In an interview with CNBC last week, Alexandr Wang, CEO of Scale AI, also cast doubt on DeepSeek’s account, saying it was his “understanding” that it had access to 50,000 more advanced H100 chips that it could not talk about due to US export controls.
Wang did not provide evidence for his claim.
Tech billionaire Elon Musk, one of US President Donald Trump’s closest confidants, backed DeepSeek’s sceptics, writing “Obviously” on X under a post about Wang’s claim.
DeepSeek did not respond to requests for comment.
But Zihan Wang, a PhD candidate who worked on an earlier DeepSeek model, hit back at the startup’s critics, saying, “Talk is cheap.”
“It’s easy to criticize,” Wang said on X in response to questions from Al Jazeera about the suggestion that DeepSeek’s claims should not be taken at face value.
“If they’d spend more time working on the code and reproduce the DeepSeek idea theirselves it will be better than talking on the paper,” Wang added, using an English translation of a Chinese idiom about people who engage in idle talk.
He did not respond directly to a question about whether he believed DeepSeek had spent less than $6m and used less advanced chips to train R1’s foundational model.
In a 2023 interview with Chinese media outlet Waves, Liang said his company had stockpiled 10,000 of Nvidia’s A100 chips – which are older than the H800 – before the administration of then-US President Joe Biden banned their export.
Users of R1 also point to limitations it faces due to its origins in China, namely its censoring of topics considered sensitive by Beijing, including the 1989 massacre in Tiananmen Square and the status of Taiwan.
In a sign that the initial panic about DeepSeek’s potential impact on the US tech sector had begun to recede, Nvidia’s stock price on Tuesday recovered nearly 9 percent.
The tech-heavy Nasdaq 100 rose 1.59 percent after dropping more than 3 percent the previous day.
Tim Miller, a professor specialising in AI at the University of Queensland, said it was difficult to say how much stock should be put in DeepSeek’s claims.
“The model itself gives away a few details of how it works, but the costs of the main changes that they claim – that I understand – don’t ‘show up’ in the model itself so much,” Miller told Al Jazeera.
Miller said he had not seen any “alarm bells” but there are reasonable arguments both for and against trusting the research paper.
“The breakthrough is incredible – almost a ‘too good to be true’ style. The breakdown of costs is unclear,” Miller said.
On the other hand, he said, breakthroughs do happen occasionally in computer science.
“These massive-scale models are a very recent phenomenon, so efficiencies are bound to be found,” Miller said.
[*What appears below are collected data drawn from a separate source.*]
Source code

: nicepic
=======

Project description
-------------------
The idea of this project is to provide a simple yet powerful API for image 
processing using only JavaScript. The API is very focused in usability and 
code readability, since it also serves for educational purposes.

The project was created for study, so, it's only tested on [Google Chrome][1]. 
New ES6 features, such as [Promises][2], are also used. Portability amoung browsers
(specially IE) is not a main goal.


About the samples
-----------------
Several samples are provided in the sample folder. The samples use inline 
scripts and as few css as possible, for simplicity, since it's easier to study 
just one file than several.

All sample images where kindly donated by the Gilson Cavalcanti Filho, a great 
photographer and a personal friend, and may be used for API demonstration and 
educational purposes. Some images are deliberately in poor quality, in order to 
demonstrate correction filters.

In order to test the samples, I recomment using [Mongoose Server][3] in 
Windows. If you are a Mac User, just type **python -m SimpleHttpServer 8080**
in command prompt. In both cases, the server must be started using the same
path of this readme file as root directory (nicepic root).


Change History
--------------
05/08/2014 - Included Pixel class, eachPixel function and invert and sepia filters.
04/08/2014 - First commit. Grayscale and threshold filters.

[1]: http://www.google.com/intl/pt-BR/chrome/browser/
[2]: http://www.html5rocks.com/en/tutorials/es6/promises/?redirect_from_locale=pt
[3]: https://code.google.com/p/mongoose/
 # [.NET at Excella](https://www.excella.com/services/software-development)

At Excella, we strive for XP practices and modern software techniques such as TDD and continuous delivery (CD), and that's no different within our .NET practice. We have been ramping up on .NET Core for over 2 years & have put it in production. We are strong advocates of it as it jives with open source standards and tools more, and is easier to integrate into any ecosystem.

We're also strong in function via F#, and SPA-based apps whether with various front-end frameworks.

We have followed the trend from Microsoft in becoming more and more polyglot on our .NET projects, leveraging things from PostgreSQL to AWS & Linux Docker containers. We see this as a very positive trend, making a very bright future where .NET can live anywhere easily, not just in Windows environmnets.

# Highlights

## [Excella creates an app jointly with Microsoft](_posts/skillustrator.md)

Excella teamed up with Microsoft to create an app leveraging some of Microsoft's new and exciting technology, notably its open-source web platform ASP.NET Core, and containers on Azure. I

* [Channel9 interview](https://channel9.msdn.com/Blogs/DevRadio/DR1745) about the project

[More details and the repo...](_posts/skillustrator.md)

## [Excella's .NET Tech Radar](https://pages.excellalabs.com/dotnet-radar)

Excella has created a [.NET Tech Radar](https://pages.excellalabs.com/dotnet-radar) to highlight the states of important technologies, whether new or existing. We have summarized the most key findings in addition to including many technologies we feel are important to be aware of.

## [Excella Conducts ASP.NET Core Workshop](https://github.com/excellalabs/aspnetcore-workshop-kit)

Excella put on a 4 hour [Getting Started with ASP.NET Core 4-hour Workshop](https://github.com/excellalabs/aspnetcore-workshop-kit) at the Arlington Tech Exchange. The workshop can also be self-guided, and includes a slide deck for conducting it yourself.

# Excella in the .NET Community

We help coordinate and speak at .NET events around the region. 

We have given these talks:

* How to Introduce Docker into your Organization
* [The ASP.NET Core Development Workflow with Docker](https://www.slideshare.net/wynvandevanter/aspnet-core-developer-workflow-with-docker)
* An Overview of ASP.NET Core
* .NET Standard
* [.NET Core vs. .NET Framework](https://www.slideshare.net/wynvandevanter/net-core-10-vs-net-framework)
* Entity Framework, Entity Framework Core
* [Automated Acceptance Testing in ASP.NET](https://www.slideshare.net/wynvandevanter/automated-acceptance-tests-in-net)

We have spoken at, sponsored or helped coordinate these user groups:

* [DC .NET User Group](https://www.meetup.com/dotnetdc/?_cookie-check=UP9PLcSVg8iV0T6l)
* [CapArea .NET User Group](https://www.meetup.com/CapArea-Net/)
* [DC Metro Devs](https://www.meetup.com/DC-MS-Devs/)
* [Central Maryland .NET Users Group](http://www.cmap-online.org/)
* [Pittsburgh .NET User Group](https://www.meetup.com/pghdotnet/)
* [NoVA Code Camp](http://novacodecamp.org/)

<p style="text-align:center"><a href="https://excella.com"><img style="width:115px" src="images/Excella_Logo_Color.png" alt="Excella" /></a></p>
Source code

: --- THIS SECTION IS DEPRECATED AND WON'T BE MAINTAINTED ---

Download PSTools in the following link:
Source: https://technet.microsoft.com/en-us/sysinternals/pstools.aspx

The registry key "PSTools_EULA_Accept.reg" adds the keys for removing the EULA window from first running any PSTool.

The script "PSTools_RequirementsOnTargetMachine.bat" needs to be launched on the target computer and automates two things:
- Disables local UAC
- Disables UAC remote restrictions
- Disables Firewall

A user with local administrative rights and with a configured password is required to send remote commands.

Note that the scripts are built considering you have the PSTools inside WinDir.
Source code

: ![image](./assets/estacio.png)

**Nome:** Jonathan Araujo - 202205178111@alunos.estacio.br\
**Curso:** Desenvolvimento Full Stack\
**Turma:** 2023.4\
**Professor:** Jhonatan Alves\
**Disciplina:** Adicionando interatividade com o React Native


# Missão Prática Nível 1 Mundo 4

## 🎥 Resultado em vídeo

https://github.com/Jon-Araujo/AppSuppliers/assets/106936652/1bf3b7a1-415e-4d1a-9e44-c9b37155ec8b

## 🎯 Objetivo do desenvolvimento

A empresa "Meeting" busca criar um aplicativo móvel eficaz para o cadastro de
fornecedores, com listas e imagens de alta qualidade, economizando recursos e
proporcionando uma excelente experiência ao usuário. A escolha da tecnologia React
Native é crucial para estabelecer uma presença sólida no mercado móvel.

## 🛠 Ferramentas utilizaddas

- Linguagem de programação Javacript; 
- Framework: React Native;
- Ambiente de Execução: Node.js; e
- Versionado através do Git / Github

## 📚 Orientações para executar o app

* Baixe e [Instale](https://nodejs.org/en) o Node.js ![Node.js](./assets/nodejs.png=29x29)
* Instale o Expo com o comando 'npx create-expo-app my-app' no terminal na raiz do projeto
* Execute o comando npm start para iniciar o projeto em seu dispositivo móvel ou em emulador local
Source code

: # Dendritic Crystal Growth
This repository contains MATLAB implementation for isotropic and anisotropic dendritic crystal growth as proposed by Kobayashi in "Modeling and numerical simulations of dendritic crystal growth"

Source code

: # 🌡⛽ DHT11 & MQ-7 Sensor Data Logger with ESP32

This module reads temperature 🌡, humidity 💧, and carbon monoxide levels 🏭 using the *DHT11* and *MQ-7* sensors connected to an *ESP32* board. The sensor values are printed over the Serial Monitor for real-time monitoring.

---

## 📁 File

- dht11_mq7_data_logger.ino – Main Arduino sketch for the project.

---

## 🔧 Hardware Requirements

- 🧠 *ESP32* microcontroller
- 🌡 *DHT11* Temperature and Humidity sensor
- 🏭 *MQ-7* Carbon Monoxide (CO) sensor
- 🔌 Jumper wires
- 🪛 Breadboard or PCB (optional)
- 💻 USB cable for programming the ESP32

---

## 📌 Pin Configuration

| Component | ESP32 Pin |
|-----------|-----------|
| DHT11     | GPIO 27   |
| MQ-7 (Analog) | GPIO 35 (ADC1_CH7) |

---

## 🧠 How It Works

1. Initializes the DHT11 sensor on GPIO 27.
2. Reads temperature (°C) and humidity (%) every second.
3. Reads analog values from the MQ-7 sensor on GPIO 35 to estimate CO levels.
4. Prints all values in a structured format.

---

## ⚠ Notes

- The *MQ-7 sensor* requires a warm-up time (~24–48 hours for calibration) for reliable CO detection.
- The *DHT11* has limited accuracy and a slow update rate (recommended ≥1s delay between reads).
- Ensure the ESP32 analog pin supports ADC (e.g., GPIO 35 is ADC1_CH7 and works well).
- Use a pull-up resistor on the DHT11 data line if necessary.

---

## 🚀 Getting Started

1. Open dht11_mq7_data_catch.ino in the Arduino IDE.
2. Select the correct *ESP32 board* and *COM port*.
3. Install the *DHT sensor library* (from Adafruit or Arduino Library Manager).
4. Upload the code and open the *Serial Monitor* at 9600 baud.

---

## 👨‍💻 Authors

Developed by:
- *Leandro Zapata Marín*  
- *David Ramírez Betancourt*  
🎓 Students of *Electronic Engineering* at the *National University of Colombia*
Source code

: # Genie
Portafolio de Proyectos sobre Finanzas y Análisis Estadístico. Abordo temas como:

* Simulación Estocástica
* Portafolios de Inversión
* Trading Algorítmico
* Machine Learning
“Given they knew that this would be reasonably straightforward for others to reproduce, they would have known that they would look stupid if they were b*********** everyone. There is a team already committed to trying to reproduce the work.”
Falling costs
Lucas Hansen, co-founder of the nonprofit CivAI, said while it was difficult to know whether DeepSeek circumvented US export controls, the startup’s claimed training budget referred to V3, which is roughly equivalent to OpenAI’s GPT-4, not R1 itself.
“GPT-4 finished training late 2022. There have been a lot of algorithmic and hardware improvements since 2022, driving down the cost of training a GPT-4 class model. A similar situation happened for GPT-2. At the time it was a serious undertaking to train, but now you can train it for $20 in 90 minutes,” Hansen told Al Jazeera.
“DeepSeek made R1 by taking a base model – in this case, V3 – and applying some clever methods to teach that base model to think more carefully,” Hansen added.
“This teaching process is comparatively cheap when compared to the price of training the base model. Now that DeepSeek has published details about how to bootstrap a base model into a thinking model, we will see a huge number of new thinking models.”